Bundled utility offers easy tweaking

Computex Intel is to give free rein to overclockers to tweak the settings that can be applied to its 'Eaglelake' chipset, the P45, the chip maker has revealed.

Launched today at Computex in Taipei, the P45 will come with Intel's Extreme Tuning Utility (ETU), an app that the company said would bring "overclocking to the mainstream". The tool uses Wizards to allow users to adjust a range of system speed parameters to try to boost performance. It'll also operate automatically.

Intel P45 chipset diagram

Intel's P45: system schematic

Officially, the P45 supports frontside bus speeds of up to 1333MHz and DDR 3 memory clocked at up to 1066MHz, but both can be tweaked with ETU.

The chipset also supports PCI Express (PCIe) 2.0 to host either a single x16 add-in card or a pair of x8 boards. The accompanying ICH10 or ICH10R southbridge chip adds six PCI slots to the picture, along with six 3Gb/s SATA ports and an eSATA connector, all of which can be disabled by corporations that don't want extra drives added to their PCs.

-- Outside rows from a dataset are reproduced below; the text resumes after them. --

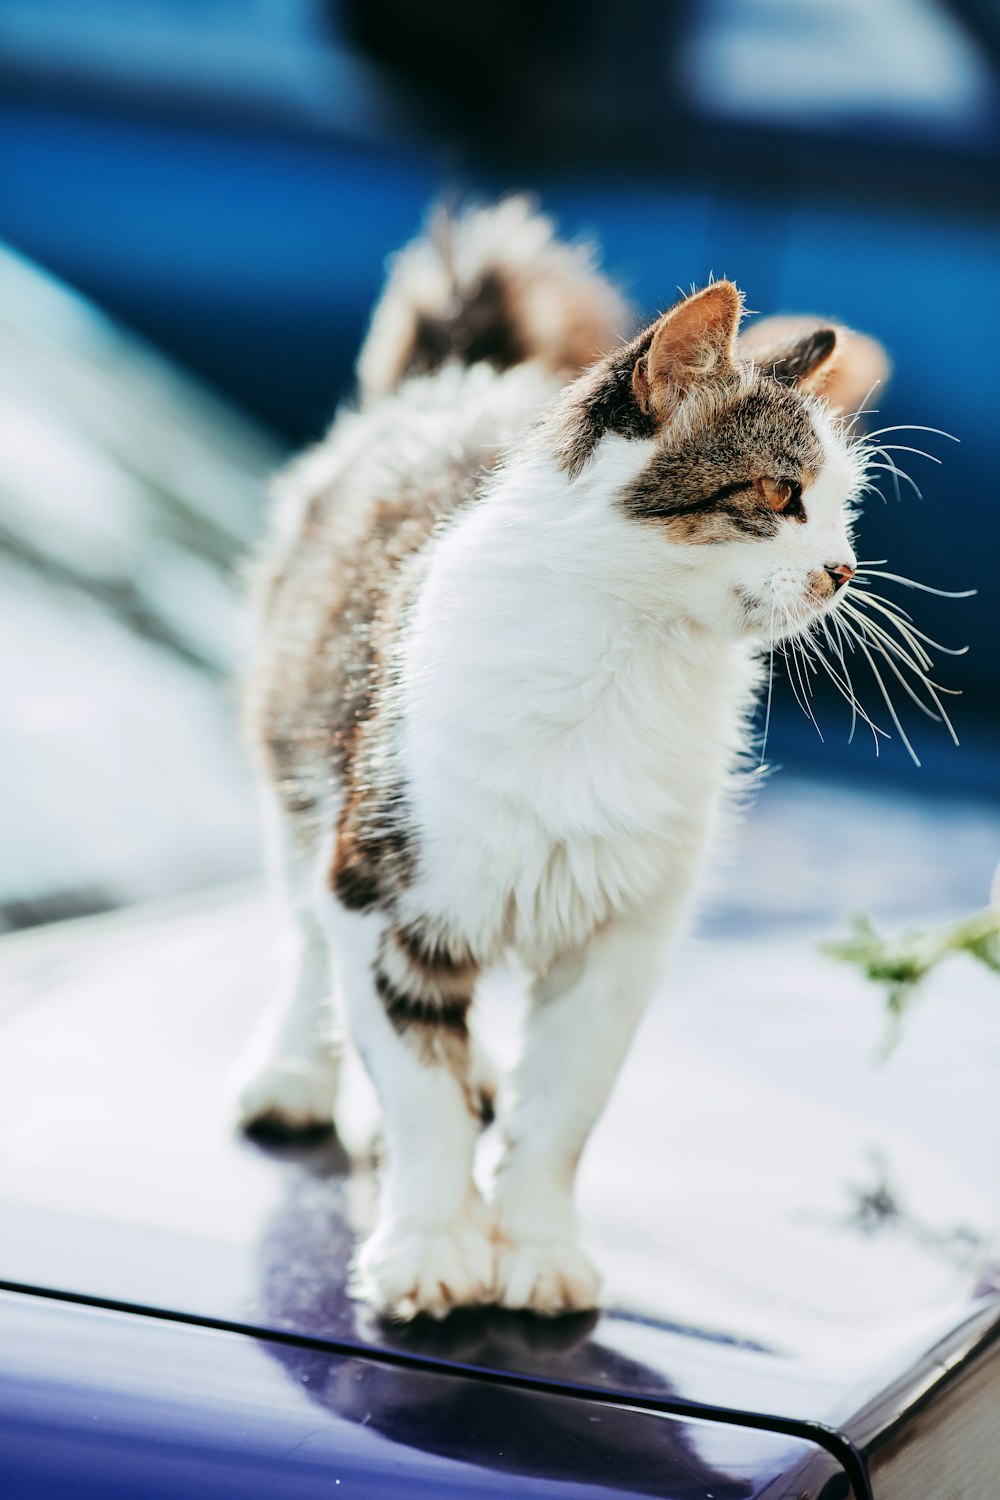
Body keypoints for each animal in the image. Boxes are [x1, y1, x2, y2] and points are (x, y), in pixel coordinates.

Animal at [238, 193, 887, 1320]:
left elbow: (564, 1110)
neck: (633, 658)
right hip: (303, 775)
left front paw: (536, 1244)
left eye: (845, 508)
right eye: (777, 495)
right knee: (304, 939)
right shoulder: (381, 887)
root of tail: (457, 380)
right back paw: (300, 1076)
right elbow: (419, 1090)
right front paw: (431, 1240)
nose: (841, 570)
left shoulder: (622, 939)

Likewise, any of the 12 USB ports can be blocked.

The ICH10R variant adds RAID 0, 1, 5 and 10 to the user's drive configuration options. Both southbridges support HD audio and sport on-board Gigabit Ethernet. It'll also automatically adjust system cooling fans to reduce noise whenever possible.

Intel also launched the P43 today, which is almost entirely identical to the P45 - it simply lacks the ability to host two graphics cards, limiting the user to a single x16 PCIe slot.